**Objective 1**
Please list the areas of the broader fleet-tooling domain that the decision record below says were surveyed.
**Objective 2**
According to the decision record below, how many areas did the missing, high-value additions cluster into?

**Excerpted text**
Skip to content

ADR-0021: Cross-fleet pattern integration wave (2026-06-13)

Status

Accepted

Date

2026-06-13

Authors

praxis maintainers (pattern-integration wave following ADR-0020)

Context

A survey of proven operational patterns from the broader fleet-tooling domain (infrastructure provisioning, configuration management, operator runbooks, shell and SSH actuation, and an agent runtime) was run against praxis to find additions worth adopting. praxis had already absorbed most generic hardening idioms (finite or non-negative numeric validation at construction, per-link failure containment in the routing-chain dispatcher, provider-token redaction shapes, the append-only hash-chained audit with degrade-to-stderr, process-group subprocess kill, an env allowlist, chain resume on restart), so the genuinely missing, high-value additions clustered in four areas. They are integrated here natively, with no import from or runtime coupling to any external tooling (ADR-0001, ADR-0014): praxis reimplements the idea, it does not depend on the source.

The wave deliberately implements the four self-contained, well-scoped additions and records the larger or decision-bearing findings as tracked backlog items rather than rushing them into a security-sensitive change.

**Extracted material**
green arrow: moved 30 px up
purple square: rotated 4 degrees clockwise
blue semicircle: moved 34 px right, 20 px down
* * *
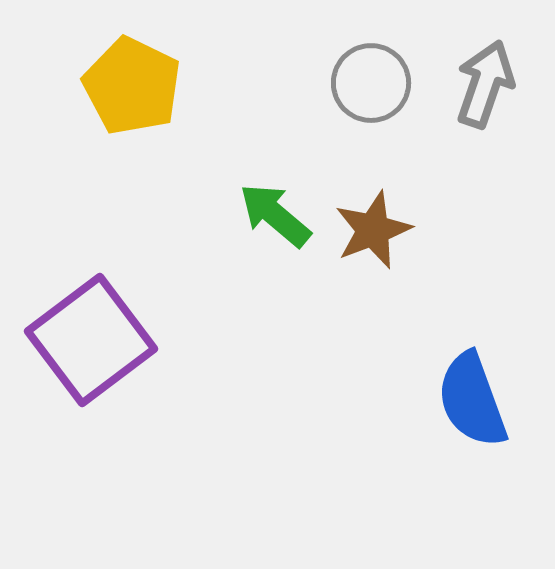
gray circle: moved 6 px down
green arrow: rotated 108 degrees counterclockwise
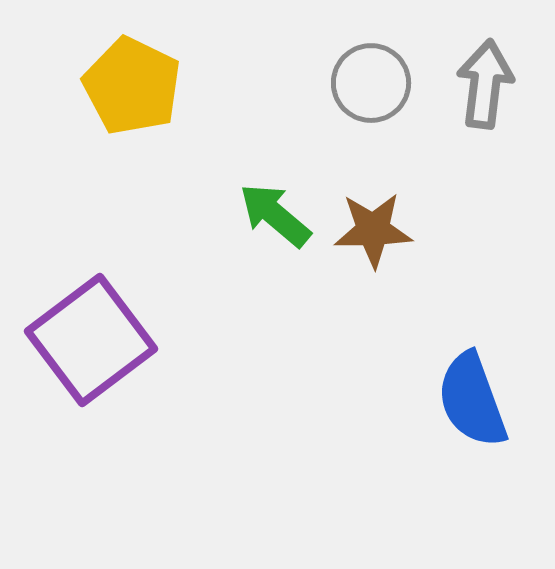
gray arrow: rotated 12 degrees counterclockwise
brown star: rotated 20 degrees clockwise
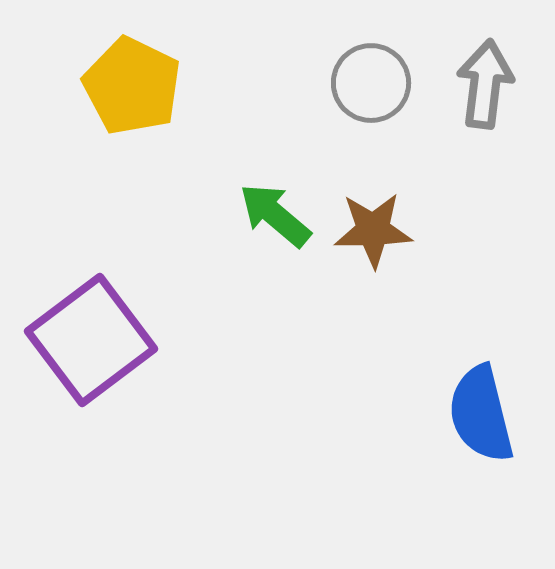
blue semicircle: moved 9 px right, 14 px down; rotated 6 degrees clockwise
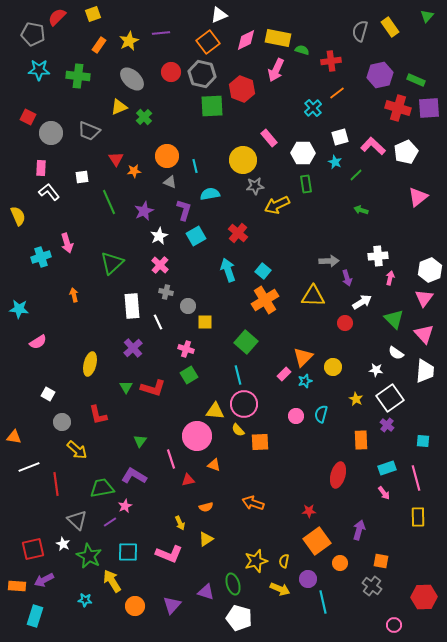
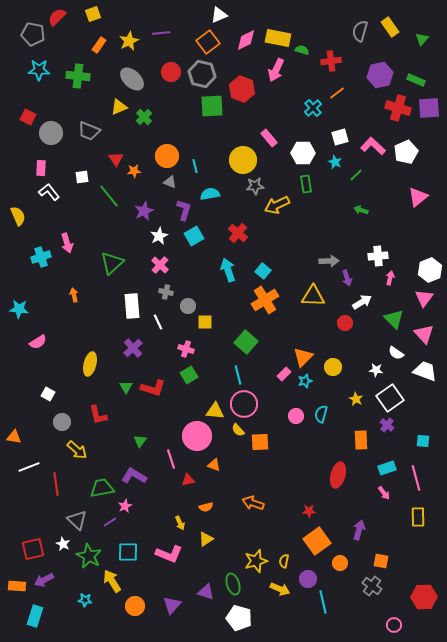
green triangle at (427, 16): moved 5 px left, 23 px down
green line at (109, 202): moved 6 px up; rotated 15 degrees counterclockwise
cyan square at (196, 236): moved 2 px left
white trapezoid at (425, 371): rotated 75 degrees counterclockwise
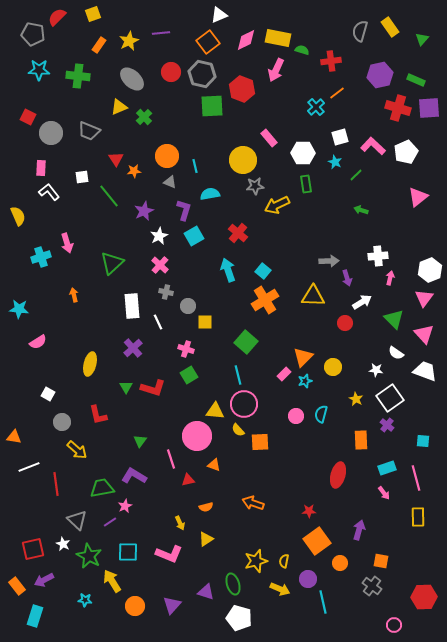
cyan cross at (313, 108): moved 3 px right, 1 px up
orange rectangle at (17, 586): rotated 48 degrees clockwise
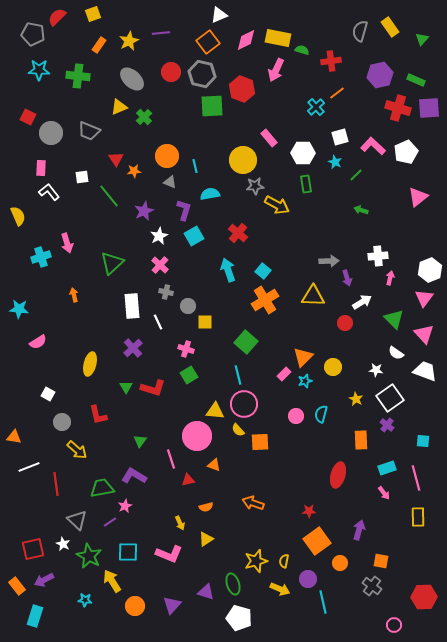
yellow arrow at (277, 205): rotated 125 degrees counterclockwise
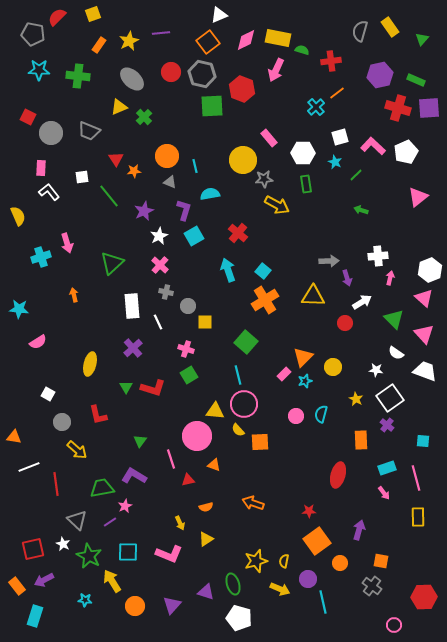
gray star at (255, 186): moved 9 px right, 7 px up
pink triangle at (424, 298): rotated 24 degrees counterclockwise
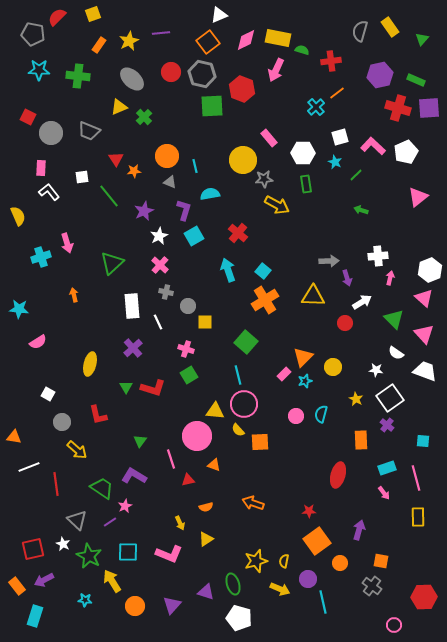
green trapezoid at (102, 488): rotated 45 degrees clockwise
==
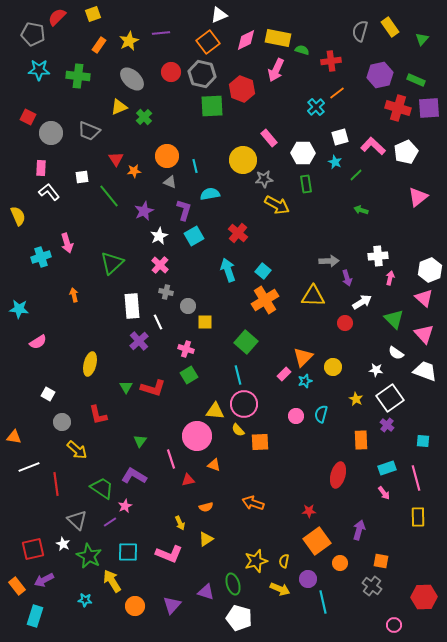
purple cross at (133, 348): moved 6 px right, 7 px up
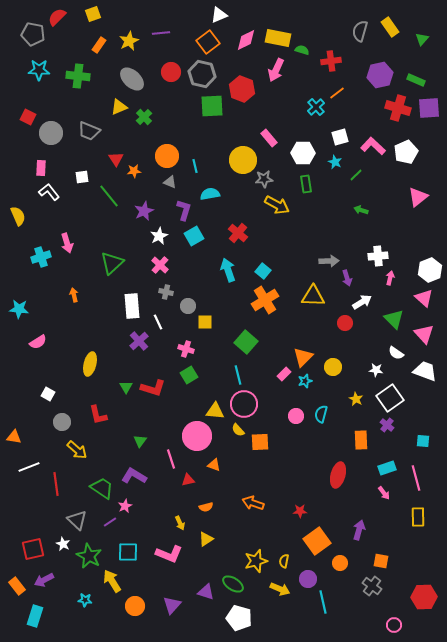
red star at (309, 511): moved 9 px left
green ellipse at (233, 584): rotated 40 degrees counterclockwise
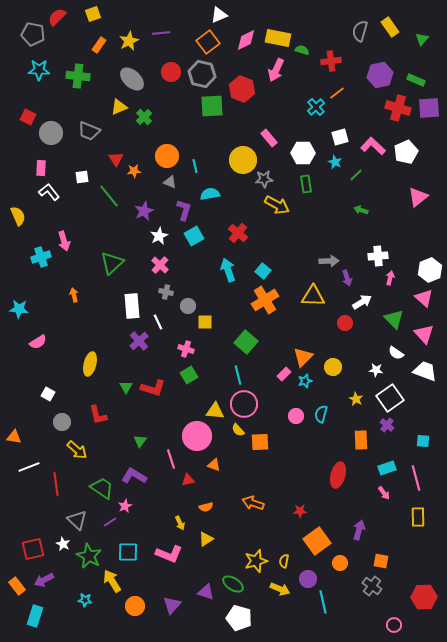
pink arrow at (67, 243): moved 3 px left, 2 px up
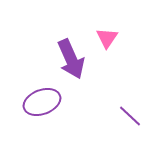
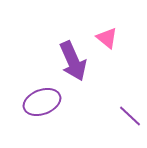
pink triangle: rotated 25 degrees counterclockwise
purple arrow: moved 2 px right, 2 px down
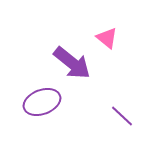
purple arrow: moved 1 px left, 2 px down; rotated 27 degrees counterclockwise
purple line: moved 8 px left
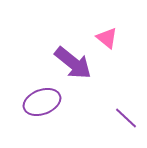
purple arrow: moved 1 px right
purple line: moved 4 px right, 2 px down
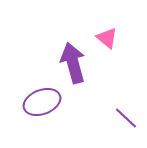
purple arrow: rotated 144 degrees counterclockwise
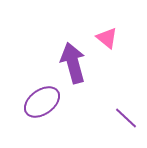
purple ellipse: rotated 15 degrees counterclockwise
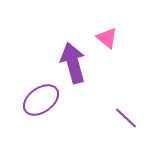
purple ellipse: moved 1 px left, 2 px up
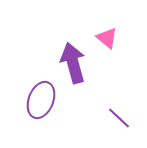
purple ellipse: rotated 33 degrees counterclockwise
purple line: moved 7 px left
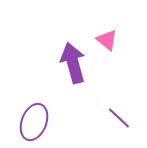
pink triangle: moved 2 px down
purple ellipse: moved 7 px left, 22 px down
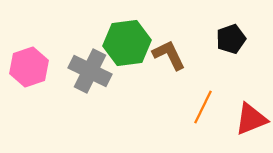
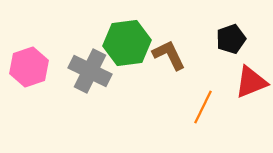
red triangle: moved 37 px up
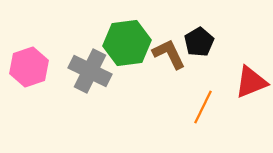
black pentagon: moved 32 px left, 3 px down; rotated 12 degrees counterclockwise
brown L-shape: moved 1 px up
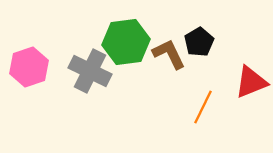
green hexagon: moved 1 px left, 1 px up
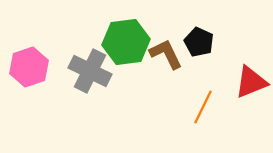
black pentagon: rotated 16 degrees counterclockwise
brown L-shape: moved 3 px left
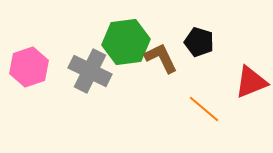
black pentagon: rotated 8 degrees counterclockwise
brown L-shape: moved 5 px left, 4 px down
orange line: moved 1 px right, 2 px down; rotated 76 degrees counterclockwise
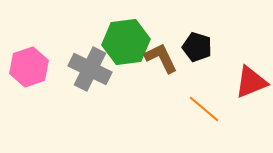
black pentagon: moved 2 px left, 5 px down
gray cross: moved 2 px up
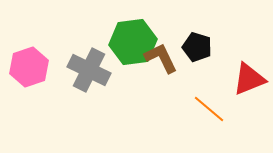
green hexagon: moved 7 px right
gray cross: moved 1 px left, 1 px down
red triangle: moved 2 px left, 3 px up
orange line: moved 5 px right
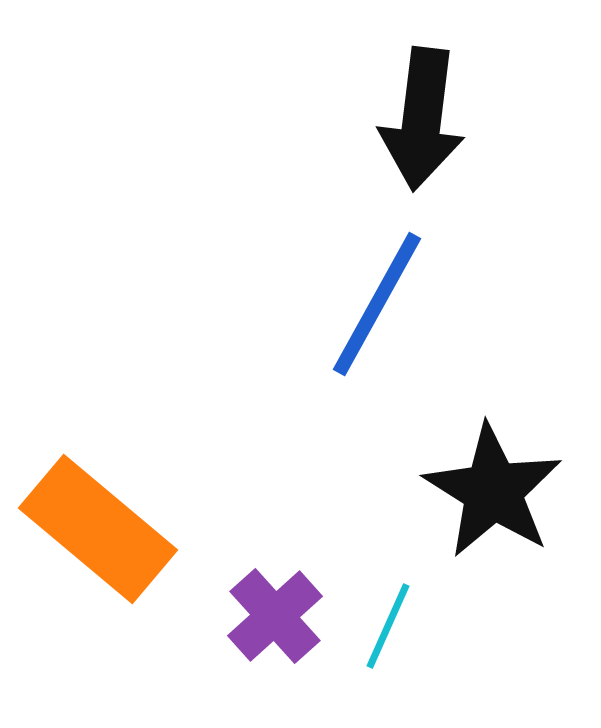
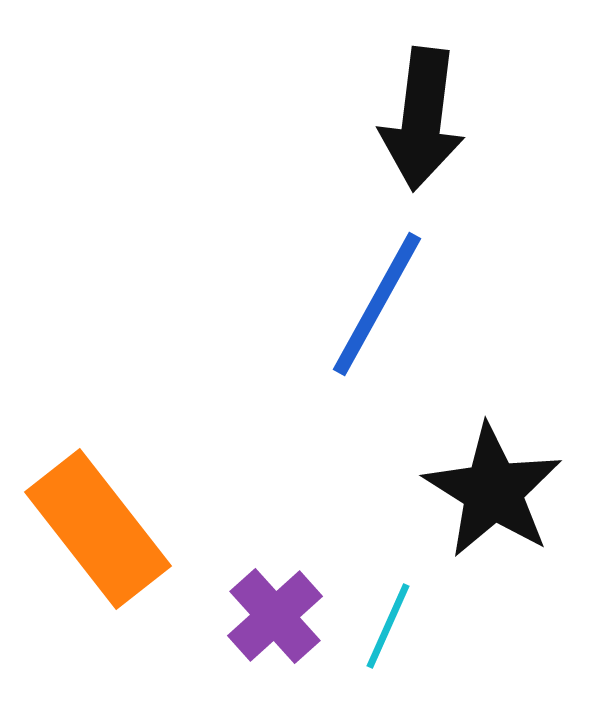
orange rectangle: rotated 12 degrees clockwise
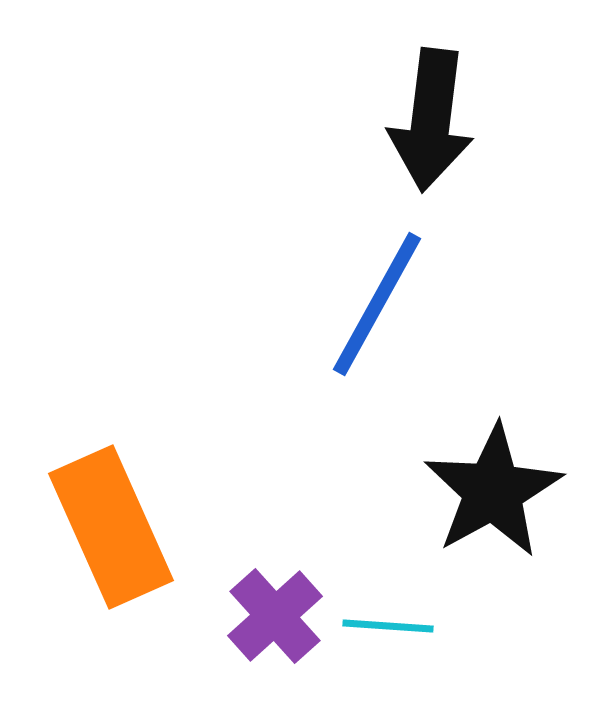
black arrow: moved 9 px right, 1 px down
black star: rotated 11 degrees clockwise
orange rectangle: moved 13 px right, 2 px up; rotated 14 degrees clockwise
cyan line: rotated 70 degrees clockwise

**Exercise result 1**
- Infrastructure provisioning
- Configuration management
- Operator runbooks
- Shell and SSH actuation
- An agent runtime

**Exercise result 2**
Four areas.